Cotton is a soft, staple fiber that grows around the seeds of the cotton plant (Gossypium sp.), a shrub native to tropical and subtropical regions around the world, including the Americas, India and Africa. The fiber most often is spun into yarn or thread and used to make a soft, breathable textile, which is the most widely used natural-fiber cloth in clothing today.
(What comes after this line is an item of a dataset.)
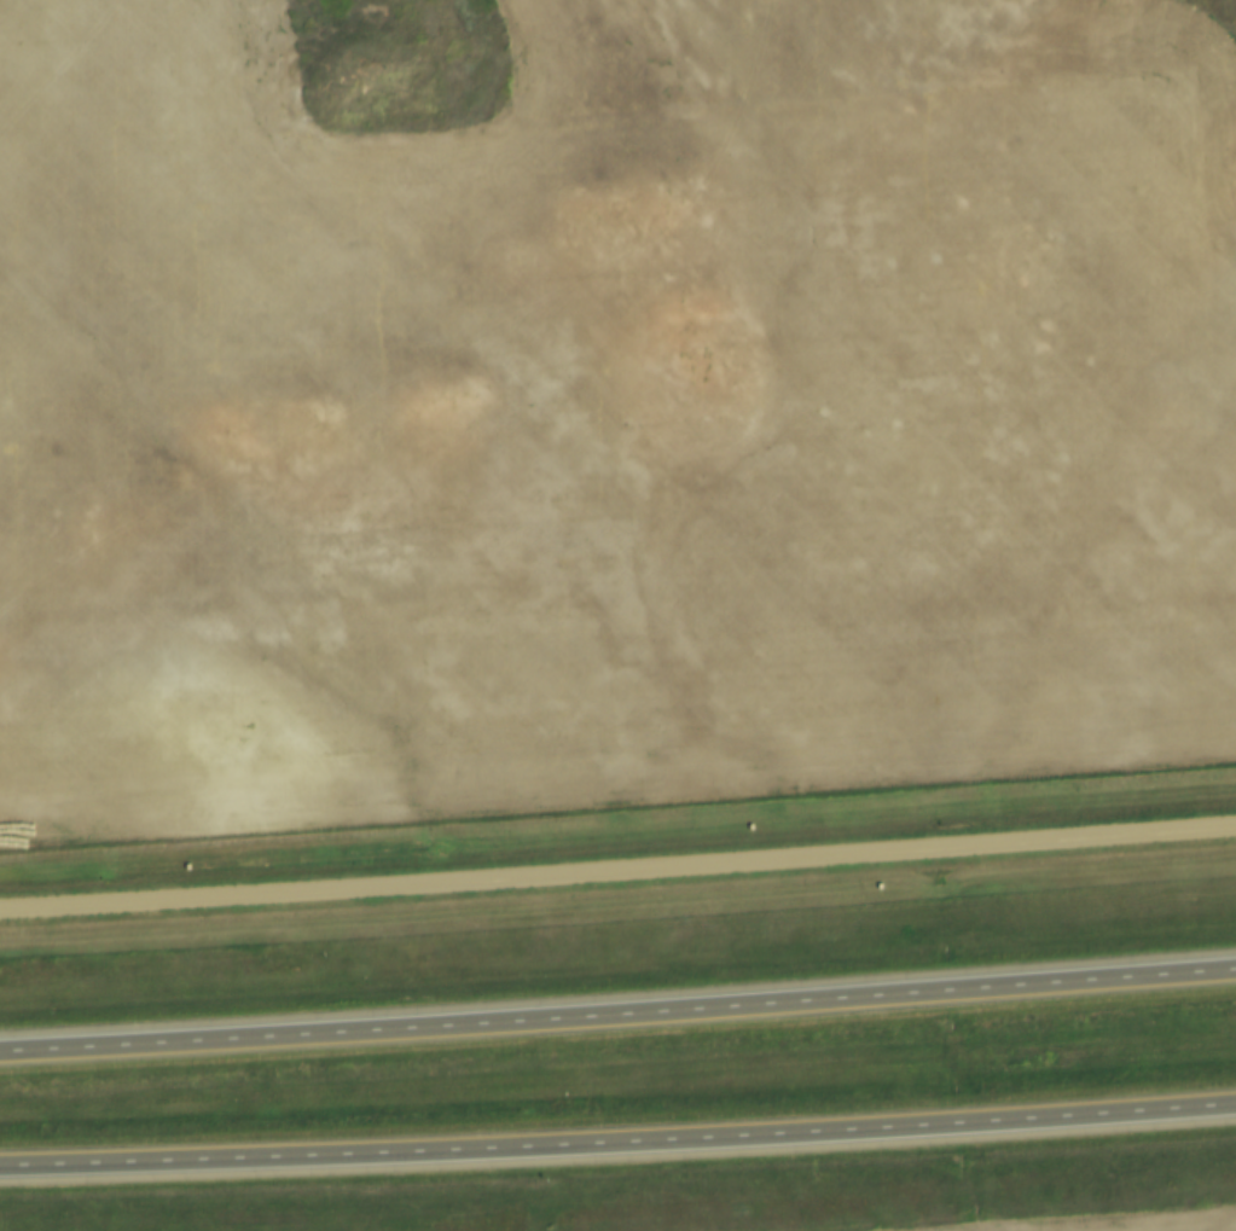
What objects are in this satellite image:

The English name which began to be used circa 1400, derives from the Arabic (al) qutn قُطْن, meaning cotton.[1] In the 19th and early 20th centuries, cotton was known as "King Cotton" because of the great economic and cultural influence it had over the Southern United States.
Cotton fiber, once it has been processed to remove seeds (ginning) and traces of honeydew (a secretion from aphids), protein, vegetable matter, and other impurities, consists of nearly pure
cellulose, a natural polymer. Cotton production is very efficient, in the sense that only ten percent or less of the weight is lost in subsequent processing to convert the raw cotton bolls (seed coat) into pure fiber. The cellulose is arranged in a way that gives cotton fibers a high degree of strength, durability, and absorbency. Each fiber is made up of twenty to thirty layers of cellulose coiled in a neat series of natural springs. When the cotton boll is opened, the fibers dry into flat, twisted, ribbon-like shapes and become kinked together and interlocked. This interlocked form is ideal for spinning into a fine yarn.